Une faim de santé - L'Infirmière Libérale Magazine n° 304 du 01/06/2014 | Espace Infirmier
 

L'infirmière Libérale Magazine n° 304 du 01/06/2014

 

Nutrition

Dossier

MARIE FUKS*   RAPHAËL DELERUE**  

L’alimentation est le seul facteur environnemental complètement dépendant de l’homme qui peut à la fois prévenir les maladies, en augmenter le risque de survenue et aider à soigner. Par leur rôle d’éducation, les soignants contribuent à préserver simultanément l’état nutritionnel et le plaisir de bien manger.

La diversification alimentaire a permis de réduire les problèmes de carences sévères. Mais elle a engendré d’autres maux tout aussi préoccupants en termes de santé publique. Cela explique pourquoi la santé influence de plus en plus l’alimentation des Français (1) et en quoi la nutrition dans son acception large – intégrant l’alimentation et l’activité physique – constitue aujourd’hui un élément à part entière de la politique globale de santé.

UN QUART DE LA MORTALITÉ MONDIALE

« Au cours des trente dernières années, confirme Serge Hercberg, professeur des universités- praticien hospitalier en nutrition à l’Université Paris 13/Hôpital Avicenne à Bobigny (Seine-Saint-Denis) et président du Programme national nutrition santé (PNNS), de nombreux travaux scientifiques ont mis en évidence le rôle des facteurs nutritionnels dans le déterminisme de nombreuses maladies chroniques : maladies cardiovasculaires (MCV), diabète, cancers, ostéoporose, mais aussi certaines pathologies digestives, ostéo-articulaires, thyroïdiennes, dermatologiques, neurologiques (déclin cognitif)… » L’alimentation serait également en cause dans le développement de 30 % des tumeurs cancéreuses. Selon l’Organisation mondiale de la santé (OMS), 25,2 % de la mortalité totale dans le monde est attribuable à une combinaison de facteurs de risque d’origine nutritionnelle : hypertension artérielle, obésité, inactivité physique, hypercholestérolémie, hyperglycémie, alcool.

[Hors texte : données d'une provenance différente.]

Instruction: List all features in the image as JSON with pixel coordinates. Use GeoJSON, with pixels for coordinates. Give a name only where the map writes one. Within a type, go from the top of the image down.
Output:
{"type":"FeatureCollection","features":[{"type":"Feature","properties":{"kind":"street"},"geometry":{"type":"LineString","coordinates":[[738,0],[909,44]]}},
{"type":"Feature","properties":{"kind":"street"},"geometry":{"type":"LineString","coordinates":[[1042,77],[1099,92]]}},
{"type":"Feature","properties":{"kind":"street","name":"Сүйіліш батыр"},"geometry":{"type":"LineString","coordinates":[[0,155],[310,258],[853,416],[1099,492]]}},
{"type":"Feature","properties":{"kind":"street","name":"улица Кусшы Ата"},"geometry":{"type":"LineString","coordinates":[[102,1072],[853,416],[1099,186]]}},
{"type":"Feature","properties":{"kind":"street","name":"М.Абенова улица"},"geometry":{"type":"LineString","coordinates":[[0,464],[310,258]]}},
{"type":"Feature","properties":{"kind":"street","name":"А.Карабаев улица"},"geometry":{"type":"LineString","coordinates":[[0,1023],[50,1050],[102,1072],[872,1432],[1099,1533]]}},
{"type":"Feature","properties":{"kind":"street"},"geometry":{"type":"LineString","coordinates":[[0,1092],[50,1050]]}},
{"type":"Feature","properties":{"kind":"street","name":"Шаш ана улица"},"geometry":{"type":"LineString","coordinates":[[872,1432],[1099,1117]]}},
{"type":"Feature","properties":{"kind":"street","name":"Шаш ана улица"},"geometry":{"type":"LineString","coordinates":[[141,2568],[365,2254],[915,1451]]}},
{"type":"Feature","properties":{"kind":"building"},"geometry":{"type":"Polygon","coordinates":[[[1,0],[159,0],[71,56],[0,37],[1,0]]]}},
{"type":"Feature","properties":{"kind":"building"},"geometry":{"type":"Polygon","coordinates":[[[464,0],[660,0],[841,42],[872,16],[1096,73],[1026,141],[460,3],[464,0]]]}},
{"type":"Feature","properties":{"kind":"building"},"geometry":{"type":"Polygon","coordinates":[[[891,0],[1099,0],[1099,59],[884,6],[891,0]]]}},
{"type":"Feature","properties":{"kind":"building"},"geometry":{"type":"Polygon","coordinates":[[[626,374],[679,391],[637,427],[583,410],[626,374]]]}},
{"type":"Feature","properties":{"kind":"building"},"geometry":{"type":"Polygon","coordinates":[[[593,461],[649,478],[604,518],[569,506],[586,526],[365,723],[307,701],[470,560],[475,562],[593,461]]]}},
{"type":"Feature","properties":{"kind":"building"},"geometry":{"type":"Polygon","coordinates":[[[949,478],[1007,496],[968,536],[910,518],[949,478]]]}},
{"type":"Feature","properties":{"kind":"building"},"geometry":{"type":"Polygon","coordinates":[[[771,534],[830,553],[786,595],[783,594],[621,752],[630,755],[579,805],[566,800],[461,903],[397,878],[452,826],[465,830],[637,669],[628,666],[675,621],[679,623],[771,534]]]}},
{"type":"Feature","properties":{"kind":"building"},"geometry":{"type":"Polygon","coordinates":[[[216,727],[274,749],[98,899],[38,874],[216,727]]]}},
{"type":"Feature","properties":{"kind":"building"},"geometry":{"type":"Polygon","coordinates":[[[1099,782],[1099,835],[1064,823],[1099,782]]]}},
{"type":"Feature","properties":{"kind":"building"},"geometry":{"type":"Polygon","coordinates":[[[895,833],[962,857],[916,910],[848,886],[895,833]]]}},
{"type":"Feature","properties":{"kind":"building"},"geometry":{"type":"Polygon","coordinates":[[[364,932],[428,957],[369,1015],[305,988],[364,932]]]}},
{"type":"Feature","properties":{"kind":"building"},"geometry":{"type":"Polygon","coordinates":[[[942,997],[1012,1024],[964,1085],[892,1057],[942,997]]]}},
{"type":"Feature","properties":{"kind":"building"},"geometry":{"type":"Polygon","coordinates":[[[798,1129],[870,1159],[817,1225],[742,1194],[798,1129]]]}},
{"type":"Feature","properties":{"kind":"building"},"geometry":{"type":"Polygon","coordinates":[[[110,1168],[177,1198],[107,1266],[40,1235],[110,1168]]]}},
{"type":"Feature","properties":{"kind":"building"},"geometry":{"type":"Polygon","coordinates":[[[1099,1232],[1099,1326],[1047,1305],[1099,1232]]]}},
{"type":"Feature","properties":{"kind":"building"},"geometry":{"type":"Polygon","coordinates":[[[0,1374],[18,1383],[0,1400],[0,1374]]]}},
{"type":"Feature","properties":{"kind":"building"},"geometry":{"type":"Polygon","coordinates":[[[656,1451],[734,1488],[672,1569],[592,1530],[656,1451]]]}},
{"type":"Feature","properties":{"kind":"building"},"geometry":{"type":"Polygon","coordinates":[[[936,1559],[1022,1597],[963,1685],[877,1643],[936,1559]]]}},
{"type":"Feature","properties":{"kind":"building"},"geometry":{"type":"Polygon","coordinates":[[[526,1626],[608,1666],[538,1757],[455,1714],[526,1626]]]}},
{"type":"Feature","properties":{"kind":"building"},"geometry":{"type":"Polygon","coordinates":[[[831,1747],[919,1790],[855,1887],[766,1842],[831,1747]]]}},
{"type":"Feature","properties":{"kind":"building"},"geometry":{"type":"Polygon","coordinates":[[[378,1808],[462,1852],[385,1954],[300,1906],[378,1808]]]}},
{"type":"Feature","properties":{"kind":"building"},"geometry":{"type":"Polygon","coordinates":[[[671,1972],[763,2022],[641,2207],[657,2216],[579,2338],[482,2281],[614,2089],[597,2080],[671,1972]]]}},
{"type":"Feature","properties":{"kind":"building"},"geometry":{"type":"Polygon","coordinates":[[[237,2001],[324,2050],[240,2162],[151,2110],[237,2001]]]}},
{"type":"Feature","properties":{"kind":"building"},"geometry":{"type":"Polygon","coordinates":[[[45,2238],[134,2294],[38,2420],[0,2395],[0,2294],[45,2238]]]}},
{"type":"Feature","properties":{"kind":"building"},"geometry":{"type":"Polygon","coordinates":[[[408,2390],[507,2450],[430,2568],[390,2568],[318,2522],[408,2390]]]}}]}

Ce rapport entre alimentation et développement de certaines maladies est particulièrement probant dans des pays comme la Chine, l’Inde, le Brésil ou le Mexique, où s’opère une transition alimentaire aux dépens de l’alimentation traditionnelle, transition associée à des épidémies d’obésité et de diabète. Le Mexique est classé par l’OMS numéro 1 mondial pour l’obésité infantile. Si la tendance se maintient, il y aura plus d’obèses dans ce pays qu’aux États-Unis en 2018.

Des données d’autant plus préoccupantes que la consommation d’acides gras saturés (lire encadré p. 24), en cause dans l’obésité, constitue le principal facteur de risque d’athérosclérose et d’atteinte coronaire. Une étude réalisée sur une cohorte d’infirmières volontaires et publiée dans le New England Journal of Medicine (2) montre qu’une augmentation de 5 % de la consommation de graisses saturées accroît le risque de MCV de 17 %. Une augmentation de 5 % de la consommation de graisses “trans”, qui sont pourtant des acides gras insaturés, majore le risque de 93 %.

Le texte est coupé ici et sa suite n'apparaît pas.